-- EXTRACT follows --

Asian oil products' crack spreads and domestic refining margins have been pulling back since November 2025 amid high US refinery utilization rates, while low outright clean product benchmark prices are hurting export values, according to the state-run Korea National Oil Corp.'s data analysis and a Trade Ministry industry report seen by Platts, part of S&P Global Energy, over Jan. 19-23.
Asia's top clean oil products exporter and the world's largest jet fuel supplier is committed to providing customers and consumers across the Asia-Pacific region with a steady supply of gasoline, jet fuel/kerosene and gasoil throughout 2026, totaling about 400 million-410 million barrels, according to a Platts survey of 11 product managers and marketing executives at five major refiners and downstream companies, including S-Oil and Hanwha TotalEnergies.
The Platts survey was conducted over Jan. 14-23. While most participants declined to be named, they told Platts they could be identified as refinery product managers and sales traders based in Ulsan, Seoul, Yeosu and Singapore.
The 2026 supply target is slightly lower than 2025 exports of 412 million barrels, but above South Korea's average shipment of about 385 million barrels/year since 2020, the KNOC data showed.
China's exports of clean oil products in 2026 are expected to be largely unchanged from 2025. South Korea has mostly renewed its term supply contracts with regular customers across Asia, Oceania and the Americas without significant changes, product marketers at three refiners based in Ulsan and Seoul, as well as those based in Singapore trading desks, told Platts.
South Korea exported 560,164 b/d of gasoil/diesel in the first 11 months and China sold 136,108 b/d of the middle distillate product in 2025, data from the KNOC and China's General Administration of Customs showed.
Refinery utilization rates in the US have recently exceeded 95%, partly helped by increased access to cheaper Venezuelan crude. This has intensified competition and has put pressure on Asian products' crack spreads and refining margins, analysts at Seoul-based Korea Petroleum Association and products sales traders at two South Korean refiners' trading offices in Singapore told Platts.
Platts assessed the second-month Singapore gasoil swap crack against Dubai crude swaps at an average of $19.10/b so far in the first quarter, down from $21.60/b in fourth-quarter 2025.

-- EXTRACT concluded --
-- DATA FOR REVIEW follows --

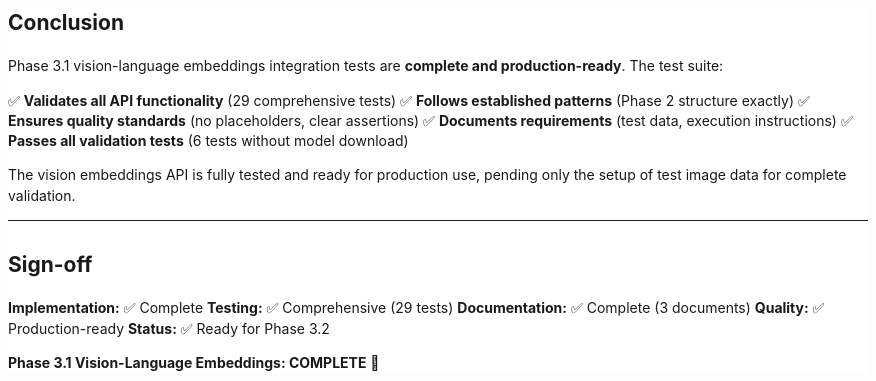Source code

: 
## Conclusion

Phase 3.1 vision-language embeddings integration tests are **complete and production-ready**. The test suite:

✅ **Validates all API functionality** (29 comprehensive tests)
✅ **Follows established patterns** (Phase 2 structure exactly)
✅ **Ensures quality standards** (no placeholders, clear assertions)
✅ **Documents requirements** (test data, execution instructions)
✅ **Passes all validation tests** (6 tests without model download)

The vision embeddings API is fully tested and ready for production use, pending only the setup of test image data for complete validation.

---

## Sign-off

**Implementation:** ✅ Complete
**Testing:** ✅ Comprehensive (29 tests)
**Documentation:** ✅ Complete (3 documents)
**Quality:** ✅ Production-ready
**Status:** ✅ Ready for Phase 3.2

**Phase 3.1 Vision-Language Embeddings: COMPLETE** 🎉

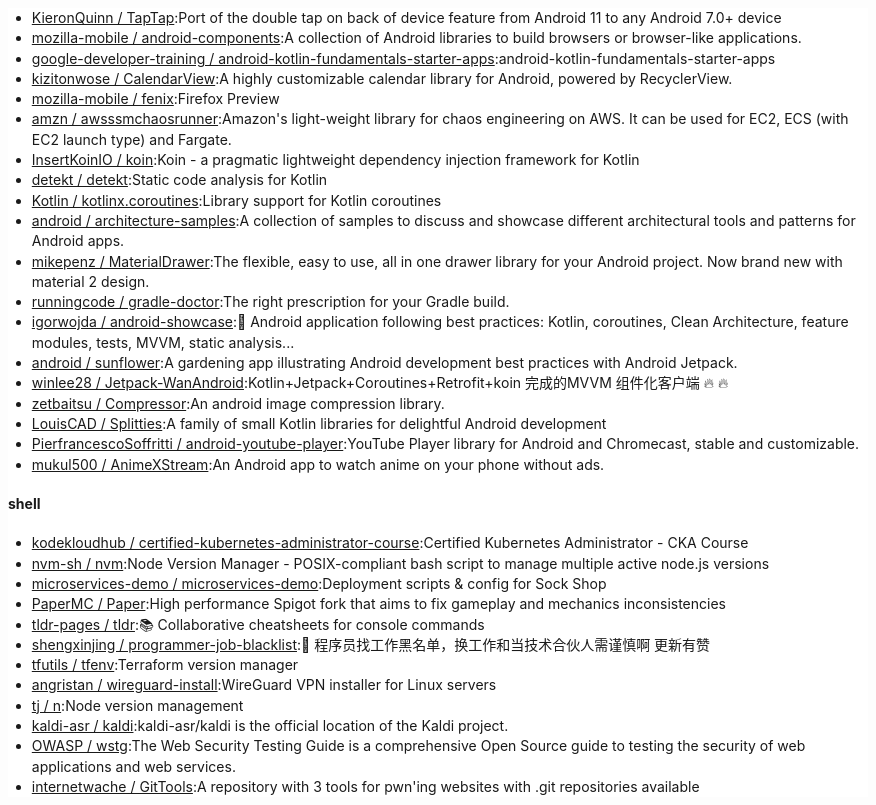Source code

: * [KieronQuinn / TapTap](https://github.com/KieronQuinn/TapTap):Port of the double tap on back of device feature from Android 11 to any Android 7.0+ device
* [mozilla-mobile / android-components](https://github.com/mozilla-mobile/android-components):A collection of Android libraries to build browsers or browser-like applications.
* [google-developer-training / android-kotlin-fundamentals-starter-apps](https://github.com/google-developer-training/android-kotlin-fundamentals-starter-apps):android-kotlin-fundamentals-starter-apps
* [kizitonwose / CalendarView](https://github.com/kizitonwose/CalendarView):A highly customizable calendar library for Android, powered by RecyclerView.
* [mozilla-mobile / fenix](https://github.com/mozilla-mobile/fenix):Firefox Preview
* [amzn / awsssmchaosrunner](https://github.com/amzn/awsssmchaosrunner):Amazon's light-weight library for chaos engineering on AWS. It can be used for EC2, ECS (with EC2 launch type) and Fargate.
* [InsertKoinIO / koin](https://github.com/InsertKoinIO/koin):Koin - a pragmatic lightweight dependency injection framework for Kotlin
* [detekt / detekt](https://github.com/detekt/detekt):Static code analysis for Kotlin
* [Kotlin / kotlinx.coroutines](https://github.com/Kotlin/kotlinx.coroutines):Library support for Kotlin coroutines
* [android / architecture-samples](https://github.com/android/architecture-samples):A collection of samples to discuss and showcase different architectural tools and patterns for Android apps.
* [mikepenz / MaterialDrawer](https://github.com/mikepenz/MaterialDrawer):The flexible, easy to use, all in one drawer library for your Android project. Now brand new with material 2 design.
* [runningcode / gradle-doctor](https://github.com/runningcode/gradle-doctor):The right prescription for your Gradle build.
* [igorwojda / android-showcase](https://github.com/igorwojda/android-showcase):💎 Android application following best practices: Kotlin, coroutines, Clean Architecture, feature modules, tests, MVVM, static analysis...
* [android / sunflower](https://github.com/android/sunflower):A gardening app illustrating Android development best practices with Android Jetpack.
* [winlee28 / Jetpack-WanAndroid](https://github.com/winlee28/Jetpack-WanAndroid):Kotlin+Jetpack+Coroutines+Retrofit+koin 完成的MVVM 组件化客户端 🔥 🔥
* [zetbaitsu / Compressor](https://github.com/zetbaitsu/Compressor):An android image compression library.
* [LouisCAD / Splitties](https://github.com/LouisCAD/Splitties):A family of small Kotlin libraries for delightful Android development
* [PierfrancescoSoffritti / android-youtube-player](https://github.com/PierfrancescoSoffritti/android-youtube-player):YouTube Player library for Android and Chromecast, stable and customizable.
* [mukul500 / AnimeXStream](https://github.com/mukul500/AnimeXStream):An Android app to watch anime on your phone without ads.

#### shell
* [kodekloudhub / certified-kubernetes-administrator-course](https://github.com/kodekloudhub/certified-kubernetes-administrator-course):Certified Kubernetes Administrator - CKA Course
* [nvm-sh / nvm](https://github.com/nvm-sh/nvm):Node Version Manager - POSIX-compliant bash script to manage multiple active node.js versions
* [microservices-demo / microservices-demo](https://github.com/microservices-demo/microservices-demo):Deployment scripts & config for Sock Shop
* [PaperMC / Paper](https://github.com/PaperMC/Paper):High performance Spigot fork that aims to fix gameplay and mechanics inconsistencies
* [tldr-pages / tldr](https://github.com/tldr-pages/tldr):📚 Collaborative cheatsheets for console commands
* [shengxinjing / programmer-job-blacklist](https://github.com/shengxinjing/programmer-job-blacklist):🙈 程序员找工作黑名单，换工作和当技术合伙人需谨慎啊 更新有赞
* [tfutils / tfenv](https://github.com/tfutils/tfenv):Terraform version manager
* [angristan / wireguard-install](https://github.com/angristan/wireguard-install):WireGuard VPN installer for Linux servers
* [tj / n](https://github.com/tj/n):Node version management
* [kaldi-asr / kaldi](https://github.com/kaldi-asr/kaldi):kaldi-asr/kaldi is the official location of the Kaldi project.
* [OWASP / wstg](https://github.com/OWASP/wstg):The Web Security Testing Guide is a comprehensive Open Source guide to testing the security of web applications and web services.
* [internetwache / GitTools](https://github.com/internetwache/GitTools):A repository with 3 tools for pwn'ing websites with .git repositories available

-- DATA FOR REVIEW concluded --

TASK REQUIREMENTS =
- a) In the oil products article, what is the total supply target for gasoline, jet fuel/kerosene and gasoil that South Korea plans to provide throughout 2026?
- b) Retype the passage of the oil products article starting with "South Korea exported" and going on through "Singapore told Platts.".
- c) Write what comes next in the oil products article, picking up after its final sentence.

EXPECTED OUTPUTS =
- a) About 400 million-410 million barrels.

- b)
South Korea exported 560,164 b/d of gasoil/diesel in the first 11 months and China sold 136,108 b/d of the middle distillate product in 2025, data from the KNOC and China's General Administration of Customs showed.
Refinery utilization rates in the US have recently exceeded 95%, partly helped by increased access to cheaper Venezuelan crude. This has intensified competition and has put pressure on Asian products' crack spreads and refining margins, analysts at Seoul-based Korea Petroleum Association and products sales traders at two South Korean refiners' trading offices in Singapore told Platts.

- c)
South Korea's domestic average complex refining margin dropped 70 cents/b to $11.50/b in the third week of January and gasoline margins dropped $2/b week over week to $10.70/b, the KNOC data showed.
In addition, the country's total exports reached a record $709.70 billion in 2025, but petroleum products exports declined to $45.50 billion due mainly to the decrease in oil prices, which led to lower unit export prices, according to industry briefing reports from the Ministry of Trade, Industry and Energy and the Korea Customs Service seen by Platts on Jan. 4 and Jan. 22, respectively.
Still, global tourism events like the soccer World Cup in June in Canada, Mexico and the US, as well as a recovery in Asia's high-tech and semiconductor industries, are expected to support jet fuel and diesel demand, product marketers and traders based in Seoul, Ulsan and Singapore said.
South Korea's jet fuel sales to the US reached 38.4 million barrels in the first 11 months of 2025, up 13.3% from 33.9 million barrels a year earlier, the KNOC data showed.
In terms of global supply, Russia's middle distillate and gasoline exports are expected to be limited due to international sanctions, while China is poised to maintain tight control over exports, product marketers at two major South Korean refiners and traders based in Singapore said.
China has likely issued 27 million metric tons of oil products export quotas in its first 2026 allocation, including 19 million mt for clean oil products. This matches the first batch of allocation for 2025, showing no significant policy shift for 2026, Platts has reported.